La Organización de las Naciones Unidas (ONU, 2001, en Valencia y Velandia, 2013) destaca las aportaciones del ejercicio voluntario en la cohesión social y el desarrollo económico. Como ejemplo de este último rubro, en el caso de México, el Instituto Nacional de Estadística y Geografía (INEGI, 2020) reportó en el año 2020 que la participación voluntaria dejó una contribución económica de 126 203 millones de pesos. Valencia y Velandia (2013) hacen también hincapié en las grandes aportaciones en ingresos que hace el voluntariado a su país.

¿Uno escoge su causa o la causa llega a uno? Nuestros valores, juicios y creencias pueden orientarnos a sentir afinidad por una causa determinada; sin embargo, no es hasta cuando salimos al trabajo en campo cuando confrontamos esas idealizaciones y tomamos dirección en una de dos vertientes: afirmación o desencanto. Los voluntarios nos movemos en escenarios crudos que requieren de tener un buen juicio, visión objetiva y alta capacidad de resiliencia para poder sobrellevarlos adecuadamente.

El voluntariado puede cobrar un altísimo costo, principalmente a nivel emocional, deteriorando así a sus participantes. El burnout, por ejemplo, puede ser uno de los precios a pagar ante una mala gestión de las vivencias. Muerte, enfermedad, abandono, violencia, pobreza, son solo algunos de los matices que lucen los lugares donde se desarrollan las acciones voluntarias.

Descubres tu causa en aquel lugar donde puedes fluir, en donde puedes poner tu saber al servicio de los demás, donde te nutres de la experiencia, donde eres capaz de hacer y proponer y en donde tus recursos dan para no ser sobrepasado, sino fortalecido. Perteneces a donde se alimenta tu propósito de vida y puedes dejar el legado de haber tocado otra alma humana.

¿Cómo llega uno a comprometerse con el trabajo voluntario? Triste y preocupantemente se observa un alto nivel de rotación y ausentismo en el personal voluntario. Esto repercute en los usuarios de las instituciones que se quedan desatendidos o pierden continuidad en su atención. Si el voluntario no se valora a sí mismo como capaz de aportar e intervenir tenderá a marcharse. Uno de los factores más primados ante esta decisión tiene que ver con la satisfacción percibida en lo que se hace, el grado de cumplimiento de las motivaciones y la forma en que se opera la organización (Vecina, Chacón y Sueiro, 2009).

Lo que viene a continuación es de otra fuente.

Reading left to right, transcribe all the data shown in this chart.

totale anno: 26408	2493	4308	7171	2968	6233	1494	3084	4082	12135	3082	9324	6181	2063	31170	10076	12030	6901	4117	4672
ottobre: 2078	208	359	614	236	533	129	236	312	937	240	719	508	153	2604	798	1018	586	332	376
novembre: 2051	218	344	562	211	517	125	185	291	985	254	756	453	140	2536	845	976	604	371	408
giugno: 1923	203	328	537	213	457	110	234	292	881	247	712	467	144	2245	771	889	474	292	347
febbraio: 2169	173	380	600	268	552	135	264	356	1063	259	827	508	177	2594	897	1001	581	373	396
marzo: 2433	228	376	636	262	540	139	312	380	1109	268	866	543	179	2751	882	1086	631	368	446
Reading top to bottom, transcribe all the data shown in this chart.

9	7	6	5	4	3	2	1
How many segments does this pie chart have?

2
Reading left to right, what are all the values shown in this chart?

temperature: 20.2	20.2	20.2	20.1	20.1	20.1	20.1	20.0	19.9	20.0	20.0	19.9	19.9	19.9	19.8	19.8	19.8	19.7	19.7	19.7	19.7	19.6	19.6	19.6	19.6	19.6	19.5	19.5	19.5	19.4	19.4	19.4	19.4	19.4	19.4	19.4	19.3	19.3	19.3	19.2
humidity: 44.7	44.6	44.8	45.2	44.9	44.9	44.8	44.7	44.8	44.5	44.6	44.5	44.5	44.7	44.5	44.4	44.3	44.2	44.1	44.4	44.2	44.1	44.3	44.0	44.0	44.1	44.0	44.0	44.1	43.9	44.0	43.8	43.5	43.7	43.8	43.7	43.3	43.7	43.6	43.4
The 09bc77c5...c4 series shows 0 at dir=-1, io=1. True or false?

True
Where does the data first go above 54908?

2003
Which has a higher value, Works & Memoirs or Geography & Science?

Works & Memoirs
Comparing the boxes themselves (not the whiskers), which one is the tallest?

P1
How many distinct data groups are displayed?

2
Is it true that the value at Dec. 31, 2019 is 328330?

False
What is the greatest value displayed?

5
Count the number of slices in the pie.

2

Mantenerse en el tiempo como voluntario requiere de una gran responsabilidad, de compromiso y esfuerzo, pero sobre todo de una vehemencia sólida que haga sentido en el servicio al otro y en la procuración de su bienestar. Es compartir, ser sensible y receptivo desde lo más profundo de la condición humana, y entender que no es el mundo el que nos necesita, cuando adoptamos un errado complejo de héroe, sino que nos necesitamos y que si no propiciamos una cultura del voluntariado estamos condenando a nuestra sociedad a una incapacidad de fortalecimiento, respuesta y recuperación.

En nuestro país y en varios de Latinoamérica la participación voluntaria aun es bastante baja en comparación con la que se observa en países de Europa y en América del Norte (Laca, Espinosa y Mayoral, 2013). Es un hecho de atención porque, particularmente hablando de México, estamos en una situación bastante desfavorable y desatendida, por ejemplo, en temas de salud, educación, pobreza, sin embargo, la gente no adopta esa responsabilidad colaborativa, sino que están ensimismados y más orientados al individualismo (Galán y Cabrera, 2002). Reconocer e incentivar el valor del voluntariado es una de las grandes tareas que deberían adoptar las instituciones educativas para no solo formar en conocimiento sino también en otros sentidos: humanidad, solidaridad y valores que conforman así el currículum social del estudiantado en formación.